Mi perdonerà il famoso pensatore tedesco con la barba se prendo a prestito un suo fortunato slogan per riassumere (e sdrammatizzare) una riflessione interlocutoria sullo stato dell’arte delle primarie del centrosinistra.
Non sono intervenuto sin qui sull’argomento perché penso innanzi tutto che le primarie per la scelta del candidato premier dovrebbero essere un’opportunità per il PD e non una fonte non necessaria di problemi e di divisioni. Una possibilità per il partito di mettere sul tavolo tutte le sue idee per il paese e per mostrarci ai nostri concittadini come classe dirigente europea, tutti insieme complessivamente e indipendentemente dalle sfumature delle nostre ispirazioni.
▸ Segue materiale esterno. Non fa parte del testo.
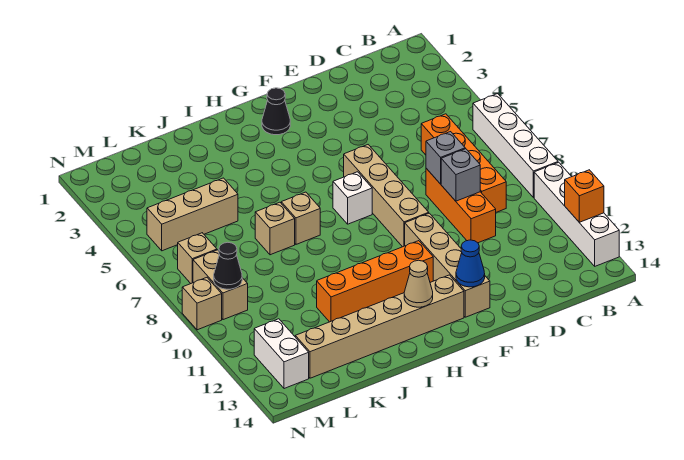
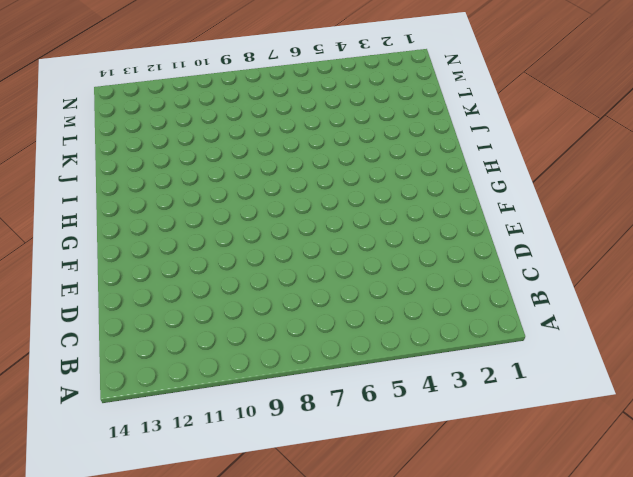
none -> white brick A6:A9 level 1
none -> white brick A10:A13 level 1
none -> orange brick C6:C9 level 1

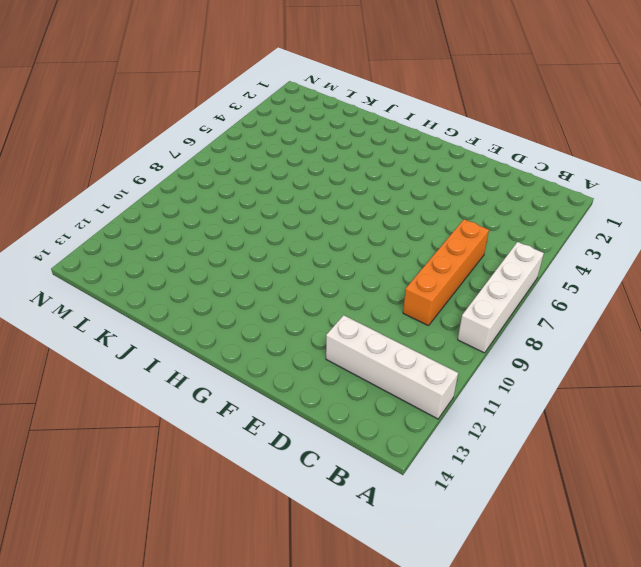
white brick A12:D12 level 1 -> white brick A10:A13 level 1
none -> orange brick D8:D10 level 1
none -> tan brick F6:F9 level 1
none -> tan brick F10:F13 level 1

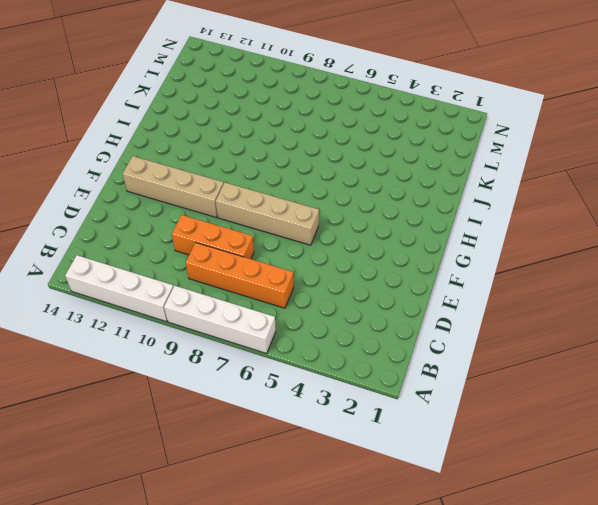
none -> black cone G2 level 1
none -> white brick G7 level 1
none -> orange brick G11:J11 level 1

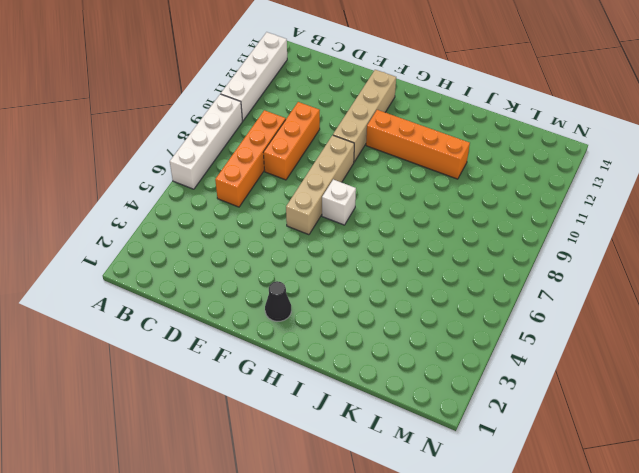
none -> tan brick G13:L13 level 1
none -> tan brick I7 level 1
none -> tan brick J7 level 1

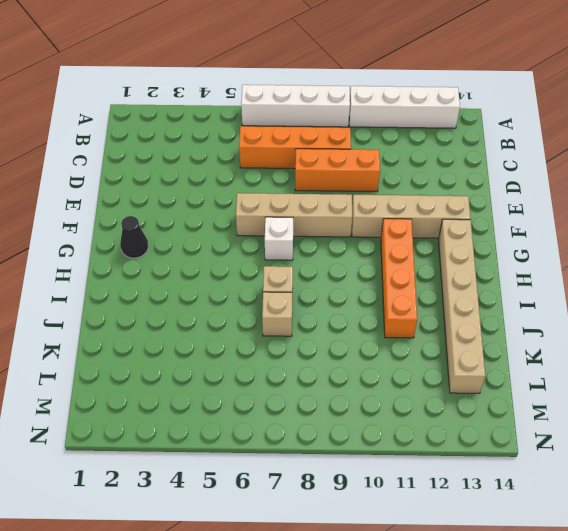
none -> tan brick K5:M5 level 1
none -> tan brick M7 level 1
none -> tan brick M8:M9 level 1

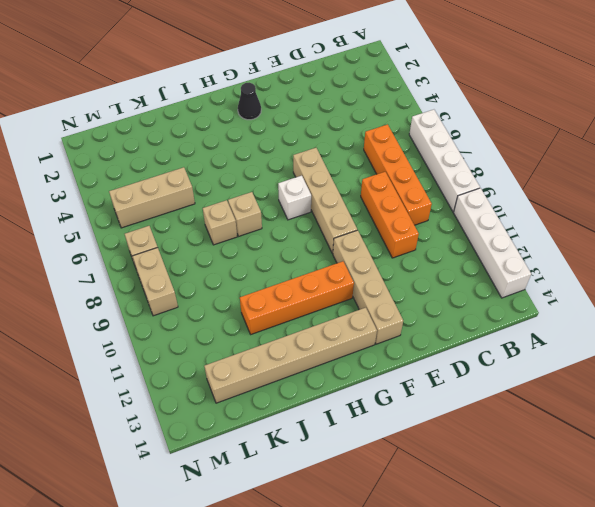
none -> white brick M12:M13 level 1
none -> tan brick N9 level 1
none -> orange brick A12 level 2

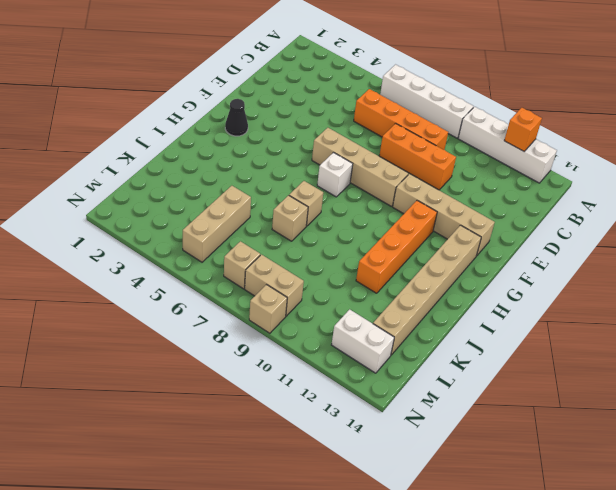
none -> grey brick D8 level 2
none -> grey brick D9 level 2
none -> blue cone F13 level 2

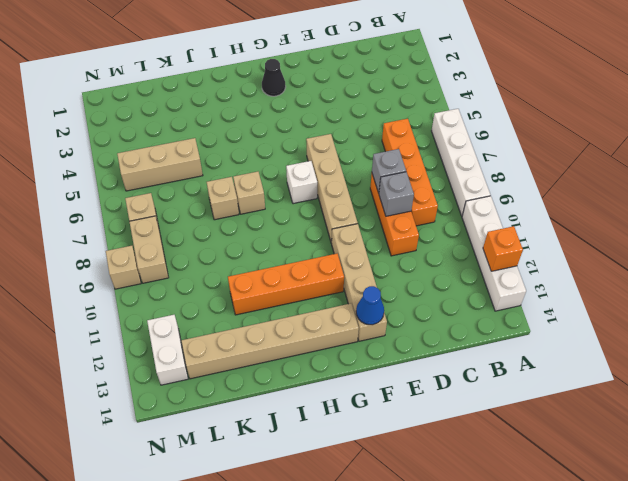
none -> tan cone H13 level 2
none -> black cone M9 level 2

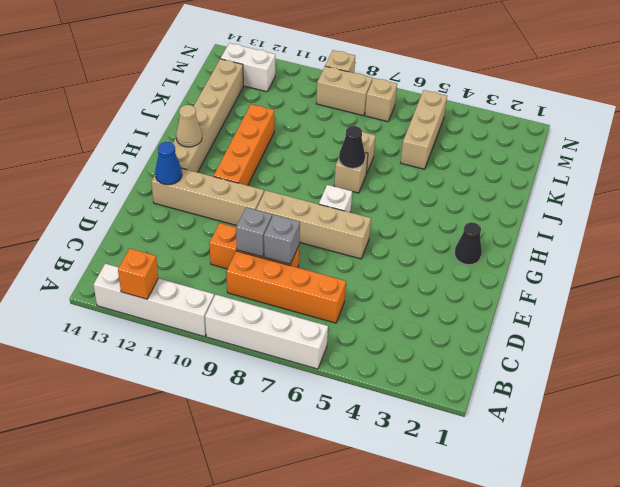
black cone I7 level 2 -> black cone M9 level 2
Non sono intervenuto anche per via di una certa frustrazione che mi ha preso via via che il processo si dipanava. Come è generalmente noto, la mia posizione è che tutti coloro che esprimono un’esigenza profonda e vera di innovazione della politica – declinabile non solo come ricambio generazionale ma identificabile per l’approccio radicalmente riformista ai problemi del paese – dovrebbero fare fronte comune e presentare all’Italia e al partito una proposta semplice e facilmente individuabile sia in termini di idee che di persone. L’attuale incertezza non mi sembra una buona cosa e, sia ben chiaro, non si tratta di una valutazione etica o morale. Non mi sembra una buona cosa perché, semplicemente, indebolisce un progetto di cui il Paese in questo momento ha molto bisogno.
Nel corso degli ultimi anni ho assistito e partecipato con gioia a una miriade di iniziative: stazioni, campeggi, tendoni nelle piazze, feste e incontri al mare e in montagna, al lago e in collina. Libri, programmi e spunti, iniziative referendarie, fermate, big bang, rifare il paese. Ma mai, a tutto questo meraviglioso attivismo, è seguito un impegno corrispondente a dar collettivamente e unitariamente seguito alle aspettative di effettivo rinnovamento sollevate ogni volta. Ricevo numerosissime email e messaggi che me lo ricordano ogni giorno e sono certo di non essere l’unico.
Prima di prendere una mia decisione, perché prima o poi il momento delle decisioni inesorabilmente arriva, vorrei dunque invitare tutti coloro che sono genuinamente interessati a voltare pagina a non indugiare ancora, a mettere da parte ogni distinguo da iniziati e a porre davanti a tutto l’interesse del partito e dell’Italia. Evidenziando la grande quantità dei punti di contatto invece delle differenze, che sono il più delle volte minute ma insidiose come granelli di polvere in un delicato meccanismo ad ingranaggi.
Una delle mie massime è quella per cui per fare di questo paese un posto normale, bisogna cominciare facendo personalmente delle cose normali. Ovunque ci si schieri, dunque, lo si faccia in modo da favorire la semplificazione del dibattito. Che sia ordinato nei modi e chiaro nei contenuti. Solo così faremo bene al partito e al paese perché solo così avremo l’occasione per parlare esclusivamente di quelle idee che sono la nostra ricchezza. Il nostro monopolio, mi verrebbe da dire. E poi, finalmente, occuparci di trovare le soluzioni ai drammatici problemi che abbiamo di fronte, che è poi l’unica cosa che veramente importi.